Birleşmiş Miletler (BM) Çocuk Hakları Sözleşmesi, Lanzarote Sözleşmesi, Anayasa ve Çocuk Koruma Kanunundaki hükümlerin uygulanması kapsamında Kovid-19 salgını sürecinde yapılması gerekenler ise şöyle sıralandı:
“* Alo 155, Alo 156 ve Alo 183 numaraları dışında erişimde yaşanan sıkıntıyı aşabilmek üzere her türlü şiddete ve istismara maruz kalan çocukların gerektiğinde hiç konuşmadan bile erişebileceği ve sadece bir kez arama şansına sahip olabilecekleri de göz önüne alınarak yalnız Çocuğa Yönelik Şiddet için 7/24 ulaşılabilecek aktif ve derhal yanıt veren ayrı bir hat oluşturulmalı ve bu hatlar çocuklar tarafından bilinir kılınmalıdır.
* Kadın ve çocuklara yönelik olarak artan ev içi şiddete ilişkin gerek medya, basın, yayın araçlarıyla gerekse de uzaktan eğitim programı kullanılarak farkındalık ve bilinçlendirme çalışmaları arttırılmalıdır.

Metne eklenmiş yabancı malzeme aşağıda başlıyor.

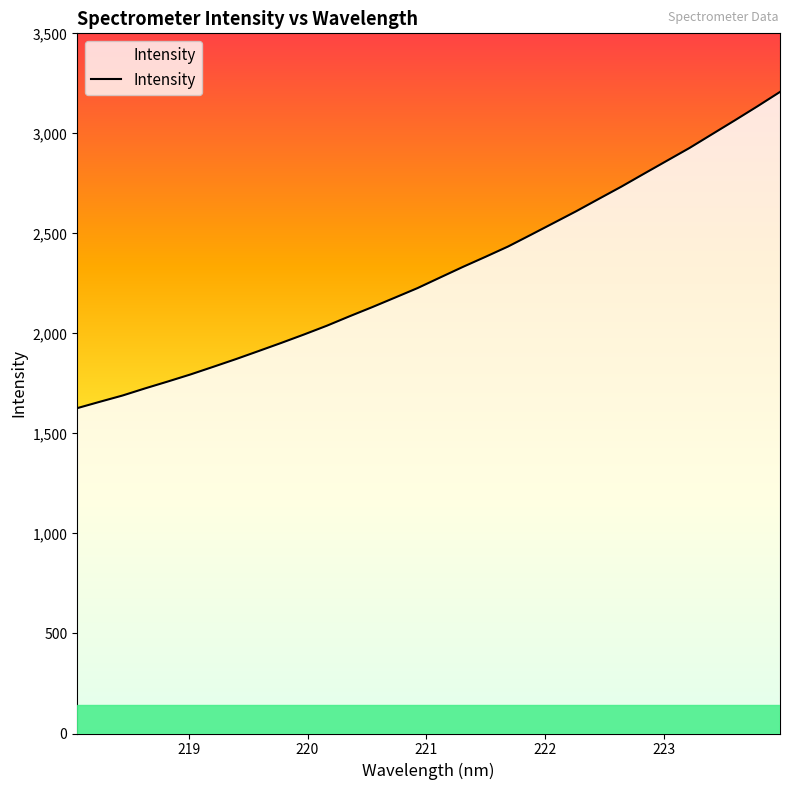

What is the difference between the values at 218.0596 and 220.3533?

459.1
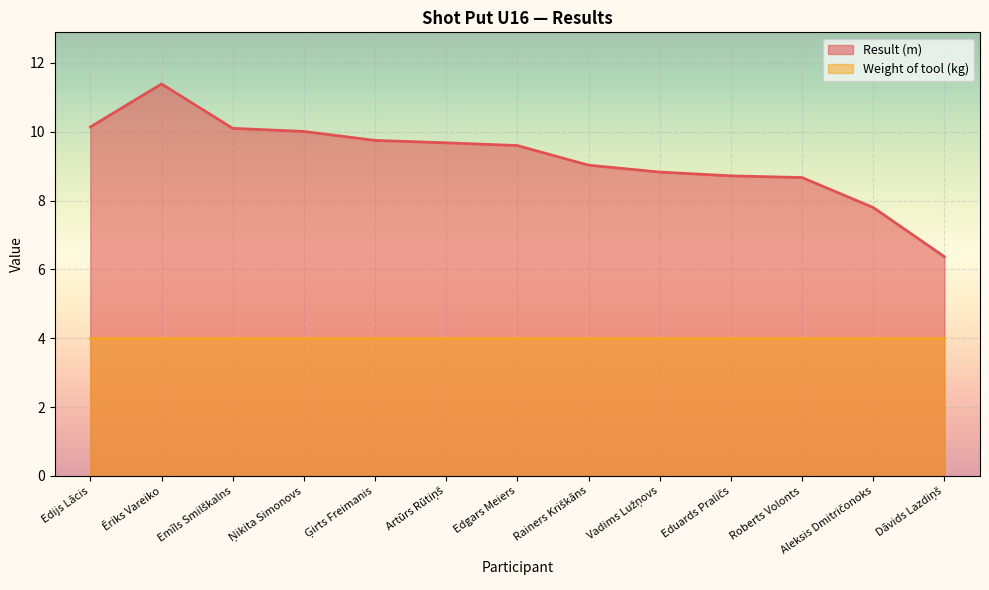

The value at Ņikita Simonovs is 10.0. True or false?

True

* Uzaktan eğitim kararının alınmasıyla ülkede pek çok çocuğun internete erişememesi ve evlerinde televizyon olmaması sebebi ile ortaya çıkan eğitim eşitsizliği ile çocukların çevrimiçi risklere ve dijital zorbalığa maruz kalma riskini ortadan kaldıracak politikalar geliştirilmelidir.
* Bu süreçte özel eğitime ve farklı destek mekanizmalarına gereksinimi olan çocukların ihtiyaçlarını karşılayacak politikalar oluşturulmalıdır.
* Cinsiyete dayalı şiddet verileri ivedilikle toparlanmalı ve kamuoyu ile paylaşılmalıdır.
* Yapılan infaz düzenlemesiyle cezaevlerinden salıverilen şiddet faillerinin izlenmesi ve bu faillerin şiddetine maruz kalan mağdur kadın ve çocukların korunması için bir izleme/denetim mekanizması oluşturulmalıdır.
* Kamusal alanlar güvenilir ve çözüm geliştirici hale getirilmelidir.”